M. l’Aumônier said more, but I could not hear it. I was aware that he himself set the children an example by praying for us, heretics though we were. It was only when we came out into the open sunlight, and walked up the street to Mme. Lefèvre’s to strip the tree, that laughter became possible, and that one could see the accustomed smile in his eyes. Yet even at the fête, we could not escape from thanks. The presents, selected to be sure with care, but so inadequate compared with the needs, were hardly distributed when a hush fell on the packed room. A boy stepped forward, and began to read from a piece of paper in his hand. A girl followed. Their elders listened with the greatest satisfaction, nodding their heads and smiling at our amazement. And this is what they said,—a measure not of what we did, but of the spirit of stricken Canizy:

Le cœur des dames Américaines s’est emu, à la pensée des misères qu’avait entraînées derrière soi, la terrible guerre, et vous êtes venues parmi nous les mains pleines de bienfaits et vos cœurs débordant de dévouement.

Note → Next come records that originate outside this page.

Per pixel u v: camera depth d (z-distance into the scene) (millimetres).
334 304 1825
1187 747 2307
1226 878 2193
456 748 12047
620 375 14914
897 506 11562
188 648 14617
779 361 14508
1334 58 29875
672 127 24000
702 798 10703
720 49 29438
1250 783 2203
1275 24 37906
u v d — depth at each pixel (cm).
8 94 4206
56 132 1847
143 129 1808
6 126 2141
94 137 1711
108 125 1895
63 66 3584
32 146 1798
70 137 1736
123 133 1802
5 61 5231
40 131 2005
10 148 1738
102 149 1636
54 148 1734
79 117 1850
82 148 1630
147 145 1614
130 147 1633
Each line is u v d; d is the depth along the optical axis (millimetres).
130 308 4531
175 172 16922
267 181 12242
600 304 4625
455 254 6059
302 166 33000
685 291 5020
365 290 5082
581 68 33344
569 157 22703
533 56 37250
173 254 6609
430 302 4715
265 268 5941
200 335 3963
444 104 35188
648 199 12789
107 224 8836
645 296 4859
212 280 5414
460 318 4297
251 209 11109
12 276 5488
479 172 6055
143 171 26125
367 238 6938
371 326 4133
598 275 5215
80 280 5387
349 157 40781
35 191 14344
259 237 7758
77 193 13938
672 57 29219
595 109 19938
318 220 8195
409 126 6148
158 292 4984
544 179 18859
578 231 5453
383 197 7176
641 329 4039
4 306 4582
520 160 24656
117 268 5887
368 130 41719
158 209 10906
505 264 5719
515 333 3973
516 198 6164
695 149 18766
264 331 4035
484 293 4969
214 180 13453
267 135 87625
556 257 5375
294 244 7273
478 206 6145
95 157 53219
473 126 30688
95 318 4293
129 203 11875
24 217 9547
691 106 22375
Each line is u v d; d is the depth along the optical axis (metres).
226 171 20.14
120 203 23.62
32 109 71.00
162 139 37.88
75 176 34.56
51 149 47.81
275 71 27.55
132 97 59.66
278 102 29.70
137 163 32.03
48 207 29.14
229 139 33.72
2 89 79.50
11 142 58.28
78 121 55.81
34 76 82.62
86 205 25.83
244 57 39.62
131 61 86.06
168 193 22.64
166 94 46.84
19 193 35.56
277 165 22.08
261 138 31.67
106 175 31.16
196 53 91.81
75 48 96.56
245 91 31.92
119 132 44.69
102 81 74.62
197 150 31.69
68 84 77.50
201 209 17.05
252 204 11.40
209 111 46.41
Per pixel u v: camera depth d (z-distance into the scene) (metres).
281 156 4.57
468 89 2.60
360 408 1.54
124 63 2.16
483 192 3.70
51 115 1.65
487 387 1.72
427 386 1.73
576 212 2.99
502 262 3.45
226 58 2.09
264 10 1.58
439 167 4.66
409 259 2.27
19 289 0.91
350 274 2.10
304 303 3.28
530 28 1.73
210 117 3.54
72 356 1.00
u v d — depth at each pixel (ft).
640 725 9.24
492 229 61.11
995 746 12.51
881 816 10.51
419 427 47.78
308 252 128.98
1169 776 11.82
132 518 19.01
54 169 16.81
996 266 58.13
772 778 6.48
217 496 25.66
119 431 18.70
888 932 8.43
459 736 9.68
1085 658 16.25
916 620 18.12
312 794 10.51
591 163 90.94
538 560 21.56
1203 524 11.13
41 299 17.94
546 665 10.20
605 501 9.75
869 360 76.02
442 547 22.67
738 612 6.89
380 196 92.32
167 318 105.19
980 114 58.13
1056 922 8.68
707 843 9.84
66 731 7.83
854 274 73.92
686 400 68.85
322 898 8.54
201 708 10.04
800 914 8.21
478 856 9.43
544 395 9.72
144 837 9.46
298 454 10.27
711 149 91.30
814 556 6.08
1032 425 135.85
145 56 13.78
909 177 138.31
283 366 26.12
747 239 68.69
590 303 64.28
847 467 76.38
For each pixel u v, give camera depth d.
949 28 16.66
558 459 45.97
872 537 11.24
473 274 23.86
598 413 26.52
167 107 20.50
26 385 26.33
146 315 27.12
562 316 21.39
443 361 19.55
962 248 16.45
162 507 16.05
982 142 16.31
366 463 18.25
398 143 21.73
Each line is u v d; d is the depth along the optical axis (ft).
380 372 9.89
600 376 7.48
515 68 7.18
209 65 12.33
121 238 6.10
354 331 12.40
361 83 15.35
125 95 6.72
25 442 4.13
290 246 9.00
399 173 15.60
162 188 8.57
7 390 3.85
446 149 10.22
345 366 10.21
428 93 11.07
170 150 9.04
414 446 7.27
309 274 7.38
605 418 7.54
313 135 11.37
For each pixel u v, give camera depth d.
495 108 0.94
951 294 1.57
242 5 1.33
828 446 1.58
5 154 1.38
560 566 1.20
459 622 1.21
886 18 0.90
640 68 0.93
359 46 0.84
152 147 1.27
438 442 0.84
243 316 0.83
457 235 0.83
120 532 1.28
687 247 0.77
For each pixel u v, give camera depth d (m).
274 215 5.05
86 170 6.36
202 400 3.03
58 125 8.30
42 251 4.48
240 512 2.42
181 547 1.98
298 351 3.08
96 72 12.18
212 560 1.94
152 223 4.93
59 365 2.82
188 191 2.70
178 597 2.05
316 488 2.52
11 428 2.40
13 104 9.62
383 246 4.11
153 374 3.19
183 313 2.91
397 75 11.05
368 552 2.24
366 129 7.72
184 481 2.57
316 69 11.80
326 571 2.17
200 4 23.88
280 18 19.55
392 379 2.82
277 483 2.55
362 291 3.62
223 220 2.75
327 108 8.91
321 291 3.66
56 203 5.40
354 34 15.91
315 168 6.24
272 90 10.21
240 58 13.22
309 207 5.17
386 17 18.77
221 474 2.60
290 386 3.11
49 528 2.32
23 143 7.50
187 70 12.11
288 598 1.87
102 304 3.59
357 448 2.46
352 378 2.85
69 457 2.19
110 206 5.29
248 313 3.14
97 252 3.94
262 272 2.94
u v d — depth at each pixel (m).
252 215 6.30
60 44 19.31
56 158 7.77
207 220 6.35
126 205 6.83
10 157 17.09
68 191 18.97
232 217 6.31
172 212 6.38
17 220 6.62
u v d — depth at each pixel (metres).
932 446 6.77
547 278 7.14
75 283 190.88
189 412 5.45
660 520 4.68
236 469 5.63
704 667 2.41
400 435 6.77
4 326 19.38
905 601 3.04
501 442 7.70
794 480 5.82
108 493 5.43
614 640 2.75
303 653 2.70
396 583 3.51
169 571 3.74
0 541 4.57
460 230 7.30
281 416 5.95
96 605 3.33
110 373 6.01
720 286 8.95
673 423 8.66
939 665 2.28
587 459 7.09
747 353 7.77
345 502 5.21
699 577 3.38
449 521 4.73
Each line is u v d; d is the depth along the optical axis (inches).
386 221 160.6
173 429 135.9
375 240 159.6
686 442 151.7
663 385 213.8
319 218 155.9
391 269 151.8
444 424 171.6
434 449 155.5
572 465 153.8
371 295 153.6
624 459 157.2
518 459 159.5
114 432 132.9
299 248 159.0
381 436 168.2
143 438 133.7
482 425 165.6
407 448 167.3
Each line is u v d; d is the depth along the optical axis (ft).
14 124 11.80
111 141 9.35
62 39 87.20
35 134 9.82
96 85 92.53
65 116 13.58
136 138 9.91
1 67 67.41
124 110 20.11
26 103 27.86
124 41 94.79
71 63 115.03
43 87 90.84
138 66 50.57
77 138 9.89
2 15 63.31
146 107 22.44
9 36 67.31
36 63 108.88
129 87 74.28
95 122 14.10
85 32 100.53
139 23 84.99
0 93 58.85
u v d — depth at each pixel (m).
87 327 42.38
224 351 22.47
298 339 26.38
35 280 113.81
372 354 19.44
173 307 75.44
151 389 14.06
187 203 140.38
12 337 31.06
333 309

Il nous est bien doux de vous dire merci, en cette circonstance créée encore par votre charité. Notre merci passera, permettez nous Mesdames et chères Bienfaitrices, par la crèche du petit enfant Jésus!

Puisse-t-il vous rendre en consolation, ce que vous lui donnez en bienfaits! Au début de l’année nouvelle, nos vœux sont pour vous et pour ceux qui vous sont chers! Que Dieu comble de gloire, et de prospérité votre noble Amérique! Qu’il féconde sa générosité inlassable, que Dieu vous accorde une bonne santé, nos chères Bienfaitrices, et qu’il vous dise toute l’affection de cette commune, profondément reconnaissante.


CHAPTER XIV
FIDELISSIMA, PICARDIE

Since the commencement of this short volume, the German flood has rolled again across the Somme. Péronne, Nesle, Ham, Noyon, those towns mentioned so often and so gloriously in the annals of France, have fallen once more into the hands of the enemy. With them go the villages where my Unit laboured. Canizy, it is no more. The green-bladed wheatfields have become fields of unspeakable carnage; the poor ruins again smoke to heaven, and down the shattered highways course endlessly the grey columns of that Emperor whose empire is pillage and death.

What, then, remains to us of our labours? At least a memory in the lives of the peasants, and a present help in this their time of stress. Our villagers were rescued, and taken by special trains to safety. The Unit accomplished this work of succour. Their trucks were driven under shell fire through the villages to collect the inhabitants; sometimes they were the last over the bridges; they left our headquarters only when the Uhlans were within charging distance; they have fed and clothed thousands of refugees and soldiers. Mentioned with them in the newspaper accounts of their service is our Red Cross truck driver, Dave. The fate that has overtaken our peasants, what is it but a repetition of the immemorial blows that have welded and tempered their ancestral spirit? As one of their historians has limned them: “Les Picards sont francs et unis.... Ils vivent de peu.... Il arrive rarement que l’activité et le désir de s’avancer les déterminent à sortir de leur pays.... Ils sont sincères, fidèles, libres, brusques, attachés à leurs opinions, fermes dans leurs résolutions.”[6] It was to this spirit that an ancient king of France paid honour, when he granted his kinsman, who held this province, a coat of arms bearing the royal lilies, and the motto: Fidelissima, Picardie.

A thousand such Picards we have known, women for the most part; enduring a bitter winter, a daily hazard, that they might live on their own land and till their own fields once more. There was Mme. Pottier, sitting in her wrecked bakery, where the empty bread baskets were arranged like plaques against the walls. Her husband and her three daughters were prisoners. Her youngest son had died a soldier. She showed me with trembling hands the letter she had received from his Colonel, commending his clean life and his brave death. Her only remaining child was a religieuse,—a Red Cross nurse. I found Mme. Pottier one day reading the “Lives of the Saints.” “I like to read,” she said, “all books that are good. I love well the good God.” But she worked also, and knitted many a pair of stockings for us. First, however, the wool must be weighed. “It is just,” she reiterated after each protest on my part. “My conscience will be easy so.” And up a ladder she mounted to the loft, where stood scales designed to weigh sacks of flour. No weights being small enough, she took a few coppers from her pocket. “Voilà!” she said, throwing them into the balance. “Remember, the skeins weigh six sous; when the stockings are done, you shall see, they will be the same.”